Drame

Guinéen tué près de Rouen: un suspect interpellé, sa garde à vue levée pour raison médicale

  • Publié le 22 juillet 2019 à 17:15
  • Actualisé le 22 juillet 2019 à 17:42

Moins de soixante-douze heures après l'agression mortelle d'un jeune universitaire guinéen près de Rouen, qui a suscité un fort émoi pour son caractère présumé raciste, un homme de nationalité turque, aux antécédents psychiatriques, a été interpellé lundi matin mais sa garde à vue a été levée pour raison médicale.

Le suspect, de nationalité turque, selon des sources policières, né en 1990, a été interpellé "ce matin à Rouen à 9H30". Il présente des "antécédents psychiatriques" et est "sous curatelle renforcée".

"C'est un petit voyou connu pour des délits mineurs, comme de stupéfiants", a indiqué à l'AFP une autre source policière. "Il a été identifié sur la base de l'exploitation de vidéos et de témoignages", a ajouté cette source, précisant que le suspect était originaire de Canteleu, dans la banlieue de Rouen, où s'est déroulée l'agression, mais n'y habite plus.

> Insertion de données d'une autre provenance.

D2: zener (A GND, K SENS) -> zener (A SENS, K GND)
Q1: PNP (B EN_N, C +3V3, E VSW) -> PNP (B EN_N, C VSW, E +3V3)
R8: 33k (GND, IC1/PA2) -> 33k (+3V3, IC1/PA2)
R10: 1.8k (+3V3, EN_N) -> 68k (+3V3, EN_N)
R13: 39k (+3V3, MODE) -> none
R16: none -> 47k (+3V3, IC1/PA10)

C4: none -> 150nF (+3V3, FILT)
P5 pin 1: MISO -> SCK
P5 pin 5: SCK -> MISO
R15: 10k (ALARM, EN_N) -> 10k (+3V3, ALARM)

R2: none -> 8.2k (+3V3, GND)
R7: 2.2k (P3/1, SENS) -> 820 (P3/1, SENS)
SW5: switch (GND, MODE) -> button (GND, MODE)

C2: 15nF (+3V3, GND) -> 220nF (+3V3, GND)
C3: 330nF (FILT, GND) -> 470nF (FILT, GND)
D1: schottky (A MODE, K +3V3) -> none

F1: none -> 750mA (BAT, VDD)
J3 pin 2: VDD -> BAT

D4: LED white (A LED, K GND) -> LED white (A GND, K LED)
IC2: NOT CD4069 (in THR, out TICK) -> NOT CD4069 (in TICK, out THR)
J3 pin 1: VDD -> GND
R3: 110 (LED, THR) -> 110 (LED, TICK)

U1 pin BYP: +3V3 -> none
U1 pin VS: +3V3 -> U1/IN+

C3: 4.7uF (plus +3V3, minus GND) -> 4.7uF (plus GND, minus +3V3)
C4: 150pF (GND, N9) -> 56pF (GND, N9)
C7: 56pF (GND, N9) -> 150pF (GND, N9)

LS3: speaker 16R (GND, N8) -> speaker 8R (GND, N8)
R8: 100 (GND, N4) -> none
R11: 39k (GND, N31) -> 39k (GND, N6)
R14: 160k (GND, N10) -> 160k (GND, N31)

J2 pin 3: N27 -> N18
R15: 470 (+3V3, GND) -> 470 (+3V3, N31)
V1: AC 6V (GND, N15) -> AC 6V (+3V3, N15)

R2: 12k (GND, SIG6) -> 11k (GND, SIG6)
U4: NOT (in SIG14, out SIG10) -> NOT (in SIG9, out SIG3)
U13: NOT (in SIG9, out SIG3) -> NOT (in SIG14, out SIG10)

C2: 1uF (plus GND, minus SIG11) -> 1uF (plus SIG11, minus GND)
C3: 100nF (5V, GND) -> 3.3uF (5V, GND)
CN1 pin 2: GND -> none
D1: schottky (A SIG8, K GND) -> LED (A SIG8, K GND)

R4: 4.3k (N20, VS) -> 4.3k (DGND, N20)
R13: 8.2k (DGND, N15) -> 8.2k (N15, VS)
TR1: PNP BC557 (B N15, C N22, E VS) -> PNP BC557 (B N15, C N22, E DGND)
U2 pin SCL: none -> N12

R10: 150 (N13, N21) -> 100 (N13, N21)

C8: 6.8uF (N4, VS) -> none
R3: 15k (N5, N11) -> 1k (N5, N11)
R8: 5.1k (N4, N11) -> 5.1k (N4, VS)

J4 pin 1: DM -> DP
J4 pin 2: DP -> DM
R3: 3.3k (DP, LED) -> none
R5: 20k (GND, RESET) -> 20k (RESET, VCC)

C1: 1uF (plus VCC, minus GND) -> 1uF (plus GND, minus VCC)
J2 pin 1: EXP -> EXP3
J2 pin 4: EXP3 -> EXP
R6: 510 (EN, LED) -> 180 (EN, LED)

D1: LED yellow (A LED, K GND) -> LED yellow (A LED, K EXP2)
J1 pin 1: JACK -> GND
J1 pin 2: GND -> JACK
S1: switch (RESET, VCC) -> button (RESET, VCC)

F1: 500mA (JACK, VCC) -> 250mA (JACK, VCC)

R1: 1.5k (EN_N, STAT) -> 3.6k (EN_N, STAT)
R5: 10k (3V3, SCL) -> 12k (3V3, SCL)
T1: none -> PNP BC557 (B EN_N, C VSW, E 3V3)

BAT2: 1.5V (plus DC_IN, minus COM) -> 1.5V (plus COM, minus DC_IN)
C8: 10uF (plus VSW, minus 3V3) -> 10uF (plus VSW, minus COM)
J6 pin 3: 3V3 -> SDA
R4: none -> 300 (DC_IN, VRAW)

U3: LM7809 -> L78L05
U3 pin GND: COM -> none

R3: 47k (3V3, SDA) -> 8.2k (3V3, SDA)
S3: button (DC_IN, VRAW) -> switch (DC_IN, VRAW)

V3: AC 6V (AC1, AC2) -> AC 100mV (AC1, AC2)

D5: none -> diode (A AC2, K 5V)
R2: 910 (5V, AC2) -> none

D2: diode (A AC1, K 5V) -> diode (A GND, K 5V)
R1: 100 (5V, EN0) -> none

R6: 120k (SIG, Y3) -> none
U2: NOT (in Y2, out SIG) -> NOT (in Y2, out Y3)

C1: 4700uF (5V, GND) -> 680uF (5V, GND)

De même source, le suspect portait "un maillot du club turc de Galatasaray", un club de football d'Istanbul, au moment des faits qui ont eu lieu vendredi vers 20h20, peu avant la finale de la Coupe d'Afrique des Nations entre l'Algérie et le Sénégal.

Le procureur de Rouen Pascal Prache, qui avait confirmé l'interpellation et la garde à vue d'un suspect, a indiqué à l'AFP en début d'après-midi qu'"à la suite de l'examen médical, la garde à vue allait être levée" et le suspect "hospitalisé". Selon l'avocat de la famille Me Jonas Haddad, "il s'agit d'un crime raciste, sans aucun doute, mais rien ne permet d'établir que c'est en lien avec la finale de la CAN". "Rien ne permet de dire aussi qu'il a été agressé par un supporteur algérien", avait-il dit lundi matin à l'AFP alors que certaines personnalités et associations pointaient du doigt la communauté algérienne.

- Marche blanche vendredi -

Vendredi soir, Mamoudou Barry, enseignant-chercheur à l'Université de Rouen-Normandie, a été invectivé par son agresseur, à la hauteur de l'arrêt de bus Provence à Canteleu, alors qu'il rentrait chez lui en voiture avec son épouse, selon des proches de la victime et l'avocat.
"L'agresseur les a pointés du doigt et a dit: "Vous les sales noirs, on va vous niquer ce soir", a expliqué Kalil Aissata Kéita, enseignant chercheur à l'Université de Rouen, lui aussi Guinéen et "ami proche" de la victime. M. Barry serait descendu de sa voiture pour demander des explications. L'agresseur "l'a frappé à coups de poings et de bouteilles", puis, "la victime est mal tombée, il a perdu beaucoup de sang. Quelqu'un a tenté de lui faire un massage cardiaque", a expliqué Me Haddad.

Transporté au CHU de Rouen, Mamoudou Barry, père d'une petite fille, est mort samedi. Mamoudou Barry, âgé de 31 ans, avait soutenu une thèse de droit le 27 juin à Rouen sur les "Politiques fiscales et douanières en matière d'investissements étrangers en Afrique francophone", selon le site de l'Université. Une marche blanche doit être organisée vendredi à Rouen, a précisé l'avocat. Cette agression mortelle avait suscité dimanche une cascade de réactions politiques, de droite comme de gauche. Eric Ciotti (LR) avait dénoncé un "crime barbare", Olivier Faure (PS) voyant dans l'agression "le racisme à en pleurer". Lundi, le président guinéen, Alpha Condé, s'est déclaré "très touché". "Le gouvernement guinéen suit de très près l'évolution des enquêtes diligentées par les autorités françaises", indique un communiqué de la présidence, en précisant que le chef de l'Etat "s'entretiendra avec l'ambassadeur de France en Guinée pour la suite à donner".

L'ex-Premier ministre guinéen et opposant Sidya Touré s'est lui aussi dit "très peiné par la mort du jeune enseignant Mamoudou Barry dans des conditions aussi tragiques". A Dakar, le président sénégalais Macky Sall a condamné sur Twitter un "crime odieux".
Dans un communiqué, SOS Racisme a demandé que "toute la lumière" soit faite, estimant qu'"il flotte sur cet acte criminel un parfum de racisme sur lequel les services enquêteurs doivent rapidement se prononcer".